Request 1
Which two packages does the MongoDB filtering notebook install with pip?
Request 2
In the MongoDB filtering notebook, explain what the helper function print_mongo is for and how it achieves that.
Request 3
Summarize the MongoDB filtering notebook in two sentences.

Extract to read
# MongoDB Filtering Operations

This notebook demonstrates various filtering techniques in MongoDB, from basic to complex queries.

In [None]:
import sys
!{sys.executable} -m pip install pandas pymongo --quiet

import pandas as pd
from pymongo import MongoClient
from datetime import datetime
import json
import time
import warnings
warnings.filterwarnings('ignore')

def print_mongo(obj):
    """Pretty print MongoDB output"""
    print(json.dumps(obj, indent=2, default=str))

def get_mongo_client(max_retries=5, retry_delay=5):
    """Connect to MongoDB with retry logic"""
    for attempt in range(max_retries):
        try:
            client = MongoClient('mongodb://admin:admin@router1:27017/businessdb?authSource=admin')
            client.admin.command('ping')
            print("Successfully connected to MongoDB")
            return client
        except Exception as e:
            print(f"Connection attempt {attempt + 1} failed: {e}")

Provided material
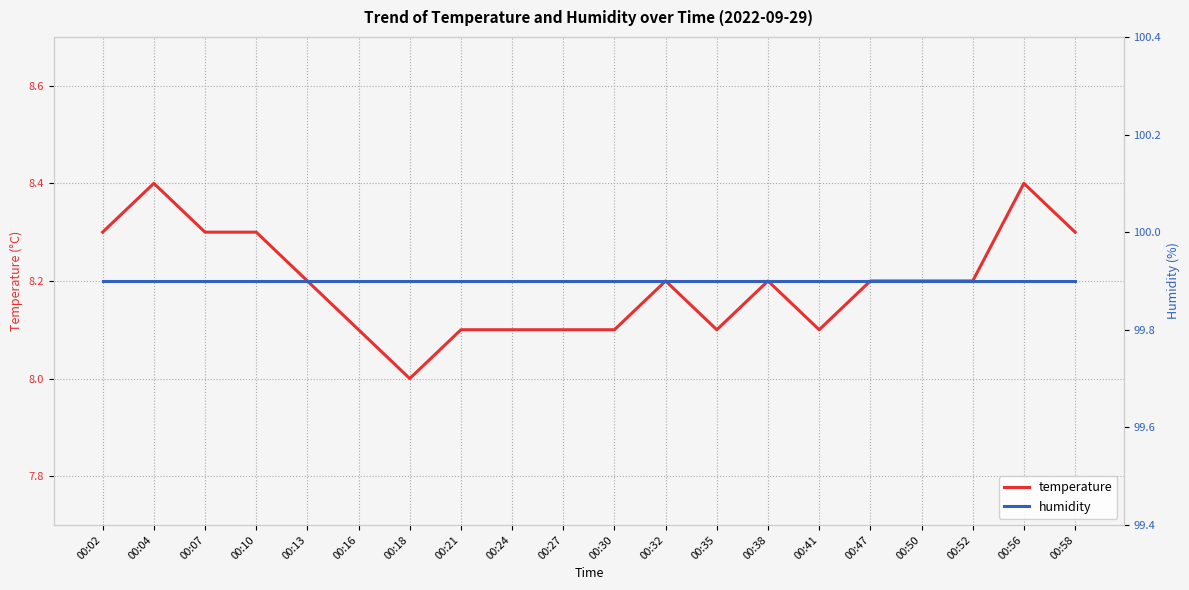

What is the sum of the humidity values at 00:13 and 00:21?

199.8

Written response 1
pandas and pymongo

Written response 2
print_mongo exists to pretty print MongoDB output. It passes the object to json.dumps with an indent of 2 and default=str, then prints the resulting string.

Written response 3
The notebook demonstrates filtering techniques in MongoDB, ranging from basic to complex queries. Its setup installs pandas and pymongo, imports the needed libraries, and defines helpers that pretty print MongoDB output and connect to MongoDB with retry logic.